Industrial Engineer: plan, schedule, optimize, manage, monitor, and evaluate production processes in one's area of competence; formulate and evaluate industrial projects, goods, and services; analyze, design, assess, and manage complex integrated systems (man, machine, and equipment) in business and industry, mindful of Ignatian values; participate in the design of solutions to improve productivity of goods and services.

Telecommunications Network Engineer: recognize the true value of innovations in the field of new information and communications technology; instrumental, cognitive, and attitudinal skills for the design and installation of networks and communications systems; the foundations to design, implement, operate, manage, and support networked systems and wired and wireless communications.

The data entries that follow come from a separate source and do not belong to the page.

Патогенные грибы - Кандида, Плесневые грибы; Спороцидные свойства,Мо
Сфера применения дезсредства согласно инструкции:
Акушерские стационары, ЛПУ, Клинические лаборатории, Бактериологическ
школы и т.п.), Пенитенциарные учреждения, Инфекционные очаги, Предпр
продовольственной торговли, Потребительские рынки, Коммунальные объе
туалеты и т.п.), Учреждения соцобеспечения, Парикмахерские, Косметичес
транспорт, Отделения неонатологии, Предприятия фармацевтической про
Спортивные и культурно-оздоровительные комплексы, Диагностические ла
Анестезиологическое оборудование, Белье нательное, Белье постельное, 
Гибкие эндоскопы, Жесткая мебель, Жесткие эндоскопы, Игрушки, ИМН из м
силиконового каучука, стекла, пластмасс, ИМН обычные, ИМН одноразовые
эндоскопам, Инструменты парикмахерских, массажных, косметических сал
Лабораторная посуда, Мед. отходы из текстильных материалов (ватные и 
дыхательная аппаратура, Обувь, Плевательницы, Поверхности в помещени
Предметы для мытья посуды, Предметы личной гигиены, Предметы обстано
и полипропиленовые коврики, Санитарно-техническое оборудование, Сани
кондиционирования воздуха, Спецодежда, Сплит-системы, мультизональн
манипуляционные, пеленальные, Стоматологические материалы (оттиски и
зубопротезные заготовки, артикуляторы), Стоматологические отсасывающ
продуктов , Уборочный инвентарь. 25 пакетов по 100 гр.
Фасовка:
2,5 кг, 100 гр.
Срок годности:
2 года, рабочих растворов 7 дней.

===Intermediate education===
Agronomy: engage in farming and in agricultural product markets; help maintain agricultural and forestry systems; control agricultural pests and diseases; promote the conservation of natural resources and the organization of producers; interpret analysis of soil and agrochemicals.

Industrial Mechanics: evaluate and operate machinery and mechanical equipment; perform preventive and corrective maintenance; develop and interpret mechanical drawings; manufacture mechanical parts with tools and machines; handle classified materials on mechanics and heat treatments.

Automotive & Diesel Mechanics: interpret industrial blueprints of electrical and mechanical cars; develop plans for preventive and corrective maintenance on vehicles; repair hydraulic and pneumatic systems as well as injection diesel, gasoline, and electronic.

Electrical Installation & Maintenance: interpret and develop plans and wiring diagrams; perform preventive and corrective electrical maintenance and install electromechanical equipment; perform residential and industrial electrical installations; apply electrical calculations, codes, and regulations.

Electronic Communications: interpret plans, catalogs, manuals, electrical, and electronic symbols for communication equipment; perform preventive and corrective maintenance; repair communication equipment breakdowns; build, install, and repair antennas and make frequency adjustments.

Digital Electronics & Microcomputers: develop and monitor assembly of hardware and information processing equipment; install, repair, and maintain microprocessors and microcontrollers; interpret blueprints, electrical and electronic equipment symbols; perform electrical maintenance, preventive and corrective.